─── Text excerpt ───

The purpose of insulation is to slow down the rate at which heat escapes. The effectiveness of the insulation is stated as a “U-value”, being a measurement in Watts (of energy) per square metre of material per degree temperature difference, expressed as W/m²K. Therefore the lower the U-value the better the insulation.

 

The Building Regulations

http://www.communities.gov.uk/planningandbuilding/buildingregulations set out minimum requirements for all the elements of new buildings.

The U-value currently required for a new-build external wall is 0.3. As a comparison, the U-value of a straw-bale wall is 0.13, and of a solid 225mm (9”) brick wall, 2.0.

 

It’s worth noting that the Building Regulations currently require a U-value for glazing of 1.8. This is achieved with a double-glazed unit with a 12mm air gap and one pane of low emissivity glass, which lets light through but tends to reflect heat back into the room. So when a double-glazing salesman tells you how fantastic double glazing is, suggest a comparison

with a solid brick wall, which is never considered to be well insulated!

 

The U-value of a 9” solid brick wall can be reduce to a quarter (from 2.0 to 0.5) by lining the wall with 40mm (1.5”) of insulated plasterboard.

 

Materials

 There are fundamentally 2 kinds of insulation:

 

  • Natural
  • Synthetic

 

They are equally effective as insulators (properly used) and the pros and cons are:

 

Pros – Natural

  1. Sustainable
  2. Non-irritating
  3. No “gassing-off”
  4. No protective equipment needed
  5. No special tools
  6. Easily recycled

 

 

Cons – Natural

  1. Relatively expensive
  2. There is no 2

Cellulose (left) and wood fibre (right) being installed

 

Pros – Synthetic

  1. Cheap
  2. Readily available

 

Cons – Synthetic

  1. Some are irritants
  2. Need protective equipment
  3. Non-sustainable
  4. High embodied energy
  5. Difficult to recycle
  6. Gasses-off

 

What you install is a matter of personal choice. Economically synthetics cannot be beaten – natural insulation is still relatively a cottage industry. Practically, a mix of natural and synthetic can give the best result. Natural materials in the loft, for instance, where you might be a regular visitor and skin irritation may be an issue. Synthetic under floor slab where gassing-off will not be an issue and there is no benefit in the extra expense of natural material (other than saving the world).

───

## Brief A
Decide whether each statement below agrees with the insulation excerpt, answering yes or no and quoting the deciding words: (i) A straw-bale wall has a U-value of 0.13. (ii) Natural and synthetic insulation differ in how effective they are as insulators. (iii) Lining a 9” solid brick wall with 40mm of insulated plasterboard takes its U-value from 2.0 to 0.5.
## Brief B
Resume the insulation excerpt after its final sentence about synthetic material under the floor slab.

─── Extracted data ───

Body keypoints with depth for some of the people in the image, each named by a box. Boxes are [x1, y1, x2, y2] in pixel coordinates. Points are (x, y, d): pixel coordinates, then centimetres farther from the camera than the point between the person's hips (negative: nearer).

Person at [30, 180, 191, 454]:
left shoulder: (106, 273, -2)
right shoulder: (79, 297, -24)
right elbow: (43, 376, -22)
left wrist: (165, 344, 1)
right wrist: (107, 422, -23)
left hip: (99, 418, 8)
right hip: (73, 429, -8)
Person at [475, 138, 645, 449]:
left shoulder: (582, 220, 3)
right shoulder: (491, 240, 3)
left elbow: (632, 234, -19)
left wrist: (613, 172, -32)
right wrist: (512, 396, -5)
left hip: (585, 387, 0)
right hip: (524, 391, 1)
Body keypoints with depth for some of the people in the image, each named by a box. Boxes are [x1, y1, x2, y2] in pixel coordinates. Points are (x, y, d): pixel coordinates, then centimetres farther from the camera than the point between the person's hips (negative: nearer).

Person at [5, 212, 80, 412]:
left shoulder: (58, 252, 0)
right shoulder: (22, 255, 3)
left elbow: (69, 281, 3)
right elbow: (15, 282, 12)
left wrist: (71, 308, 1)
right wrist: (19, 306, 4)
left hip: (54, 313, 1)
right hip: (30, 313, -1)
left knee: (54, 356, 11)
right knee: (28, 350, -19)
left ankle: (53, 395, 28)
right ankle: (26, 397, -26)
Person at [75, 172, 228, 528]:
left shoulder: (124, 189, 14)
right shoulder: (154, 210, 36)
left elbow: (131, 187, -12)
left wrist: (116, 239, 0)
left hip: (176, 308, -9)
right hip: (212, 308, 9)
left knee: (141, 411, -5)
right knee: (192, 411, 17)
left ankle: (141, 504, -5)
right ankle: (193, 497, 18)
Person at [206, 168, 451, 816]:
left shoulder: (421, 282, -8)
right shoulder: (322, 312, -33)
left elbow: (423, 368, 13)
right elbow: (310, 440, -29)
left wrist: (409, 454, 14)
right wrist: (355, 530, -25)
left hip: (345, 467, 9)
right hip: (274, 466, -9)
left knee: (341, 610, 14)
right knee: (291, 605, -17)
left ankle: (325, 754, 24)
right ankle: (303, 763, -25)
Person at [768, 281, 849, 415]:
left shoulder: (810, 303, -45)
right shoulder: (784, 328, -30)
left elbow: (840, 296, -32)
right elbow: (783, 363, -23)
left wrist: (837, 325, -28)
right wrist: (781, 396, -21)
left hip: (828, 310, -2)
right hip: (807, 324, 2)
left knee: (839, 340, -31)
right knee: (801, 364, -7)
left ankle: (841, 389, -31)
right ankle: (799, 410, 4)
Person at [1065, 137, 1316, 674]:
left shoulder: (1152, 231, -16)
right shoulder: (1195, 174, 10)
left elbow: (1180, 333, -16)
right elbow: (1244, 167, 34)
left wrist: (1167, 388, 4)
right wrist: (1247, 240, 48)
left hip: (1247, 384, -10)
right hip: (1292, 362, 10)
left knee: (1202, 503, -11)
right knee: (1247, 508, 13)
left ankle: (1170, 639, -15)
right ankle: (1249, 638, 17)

───
─── Extracted data ───

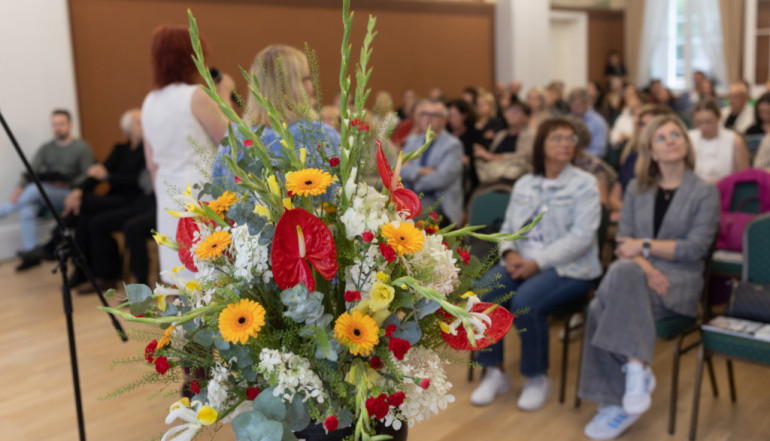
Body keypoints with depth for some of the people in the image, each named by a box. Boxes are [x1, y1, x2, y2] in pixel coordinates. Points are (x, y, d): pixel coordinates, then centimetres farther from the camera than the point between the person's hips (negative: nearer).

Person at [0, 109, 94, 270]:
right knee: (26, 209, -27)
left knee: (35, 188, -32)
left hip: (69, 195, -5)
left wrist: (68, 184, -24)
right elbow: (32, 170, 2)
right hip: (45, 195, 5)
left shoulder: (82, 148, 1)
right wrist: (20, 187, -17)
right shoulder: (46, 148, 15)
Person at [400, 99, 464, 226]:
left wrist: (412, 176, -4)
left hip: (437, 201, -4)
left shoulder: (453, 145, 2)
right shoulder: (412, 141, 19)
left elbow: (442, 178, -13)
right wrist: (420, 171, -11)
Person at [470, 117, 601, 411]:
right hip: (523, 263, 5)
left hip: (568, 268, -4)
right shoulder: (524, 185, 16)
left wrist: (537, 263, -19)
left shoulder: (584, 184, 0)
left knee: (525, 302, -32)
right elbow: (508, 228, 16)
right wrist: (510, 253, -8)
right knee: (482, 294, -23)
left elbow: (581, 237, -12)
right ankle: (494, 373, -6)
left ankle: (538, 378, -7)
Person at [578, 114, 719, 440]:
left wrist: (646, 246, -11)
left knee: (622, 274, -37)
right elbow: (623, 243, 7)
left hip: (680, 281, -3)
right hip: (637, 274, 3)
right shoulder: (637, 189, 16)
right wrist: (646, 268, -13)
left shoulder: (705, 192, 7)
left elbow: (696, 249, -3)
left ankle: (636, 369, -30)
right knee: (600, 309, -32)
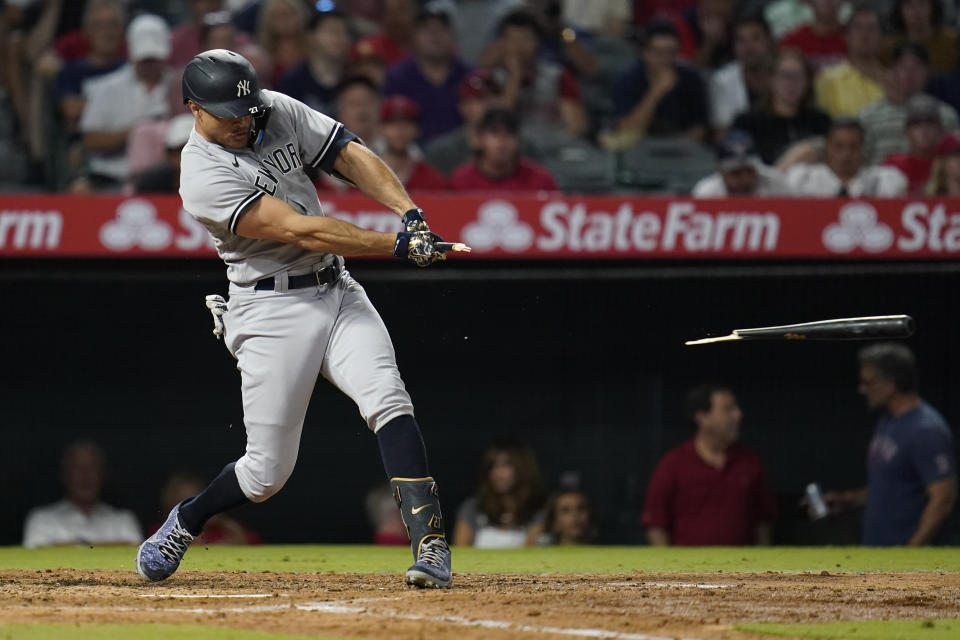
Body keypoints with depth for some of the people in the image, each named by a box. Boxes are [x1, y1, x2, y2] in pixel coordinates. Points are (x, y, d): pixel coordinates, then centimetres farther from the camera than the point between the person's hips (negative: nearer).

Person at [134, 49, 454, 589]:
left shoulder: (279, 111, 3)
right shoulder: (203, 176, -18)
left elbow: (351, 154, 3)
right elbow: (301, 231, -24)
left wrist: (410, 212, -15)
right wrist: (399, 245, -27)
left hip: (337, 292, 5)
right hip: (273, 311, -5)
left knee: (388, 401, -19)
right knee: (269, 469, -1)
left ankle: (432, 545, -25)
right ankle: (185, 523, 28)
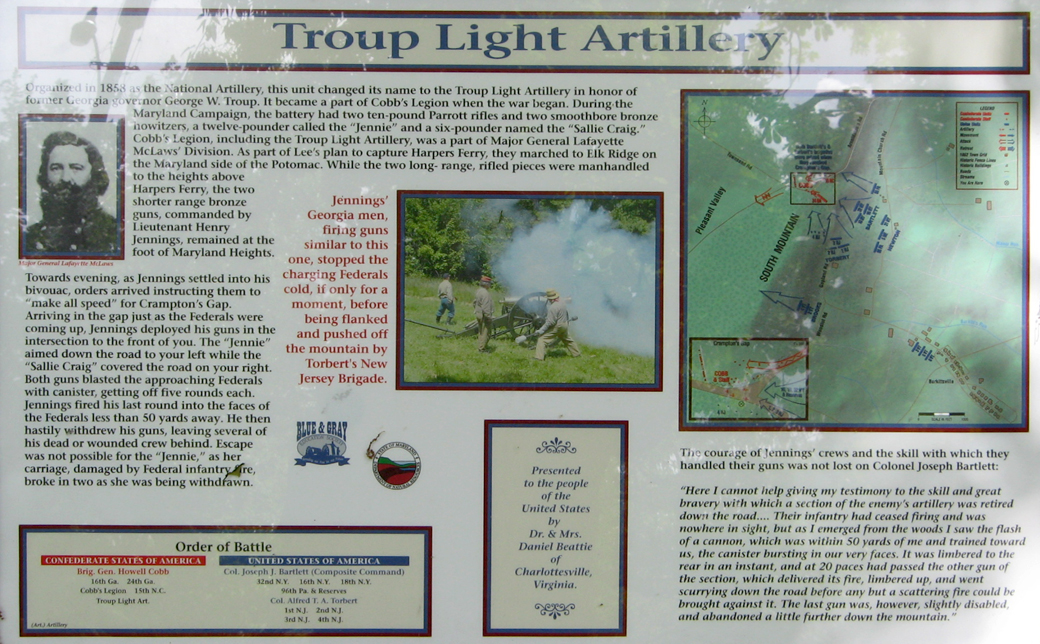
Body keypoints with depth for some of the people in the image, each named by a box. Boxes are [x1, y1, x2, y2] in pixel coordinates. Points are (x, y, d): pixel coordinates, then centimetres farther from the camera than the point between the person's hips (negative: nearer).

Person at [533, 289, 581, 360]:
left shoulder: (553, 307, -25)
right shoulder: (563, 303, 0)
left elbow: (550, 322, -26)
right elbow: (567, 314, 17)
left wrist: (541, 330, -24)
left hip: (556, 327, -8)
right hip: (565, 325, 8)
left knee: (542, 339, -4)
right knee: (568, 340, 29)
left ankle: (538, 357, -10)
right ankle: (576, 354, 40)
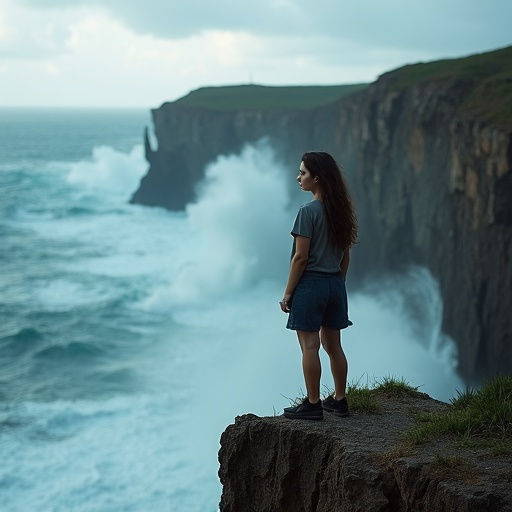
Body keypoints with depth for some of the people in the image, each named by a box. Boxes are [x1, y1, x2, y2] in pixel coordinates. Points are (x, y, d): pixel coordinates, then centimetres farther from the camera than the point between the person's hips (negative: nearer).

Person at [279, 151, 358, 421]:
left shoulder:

───

## Exercise response A
(i) Yes: "the U-value of a straw-bale wall is 0.13"
(ii) No: "They are equally effective as insulators (properly used)"
(iii) Yes: "(from 2.0 to 0.5) by lining the wall with 40mm (1.5”) of insulated plasterboard"

## Exercise response B
 

 Walls

 

35% of the heat lost from a building will be through the walls. The Building Regulations call for a maximum U-value of 0.3W/m²K in walls. This can be achieved with 90mm of high density foam insulation.

 

By comparison a Passivhaus wall will achieve a U-value of 0.1 with, typically, 350mm of low density natural insulation – hemp and wood fibre would be common.

 

A 9” (225mm) solid brick wall will have a U-value of 2.0. Adding a 40mm insulated plasterboard to the inside of that wall will reduce the U-value to 0.5. Adding 100mm of insulation in a timber stud wall will reduce it to 0.22

 Floor

 

15% of the heat lost from the building will be through the ground floor.

 

 

Solid Floors

Building Regs call for a U-value of 0.16, which is typically achieved with 100mm of polystyrene insulation.  Increasing this to 150mm reduces the U-value to 0.12W/m²

 

Suspended Floors

Usually insulation is installed between the floor joist, ensuring that the underside of the joist is left exposed. A 200mm mineral (or sheep’s) wool will achieve the required U-value.

 

If you are installing underfloor heating the insulation needs to be on top of the floor slab to prevent the heating system heating the concrete first. With other heating systems the insulation needs to be under the floor slab, to allow the concrete to be used as a thermal mass.

 

 Roof

 

25% of the heat lost from the home is through the roof. Building regs call for a maximum U-value of 0.16W/m² for pitched roofs which is generally achieved with 270mm of mineral wool insulation. The same thickness of sheep’s wool, hemp or cellulose would achieve the same U-value.

 

Stepping up to 450mm would reduce the U-value to 0.08W/m² reducing the overall energy consumption (and fuel bill) by 12.5%. If space is an issue then rigid foam insulation (Kingspan, Celotex or similar) will work as well. Around half the thickness will achieve the same U-value, so 225mm will achieve 0.08W/m².

 

Multi-foil insulation

Multifoil insulation has been in the news a bit, with all sorts of claims being made as to its efficiency. We can only suggest that these products are approached with caution. The Building Control organisation have determined that they can only be used in conjunction with other materials, and the National Physical Laboratories (who test all domestic insulation materials) suggest that their U-value is equivalent to around 50mm of mineral wool – not the 200mm claimed by some manufacturers.

 

Loft spaces are the easiest and cheapest to insulate so there is no real reason not to increase.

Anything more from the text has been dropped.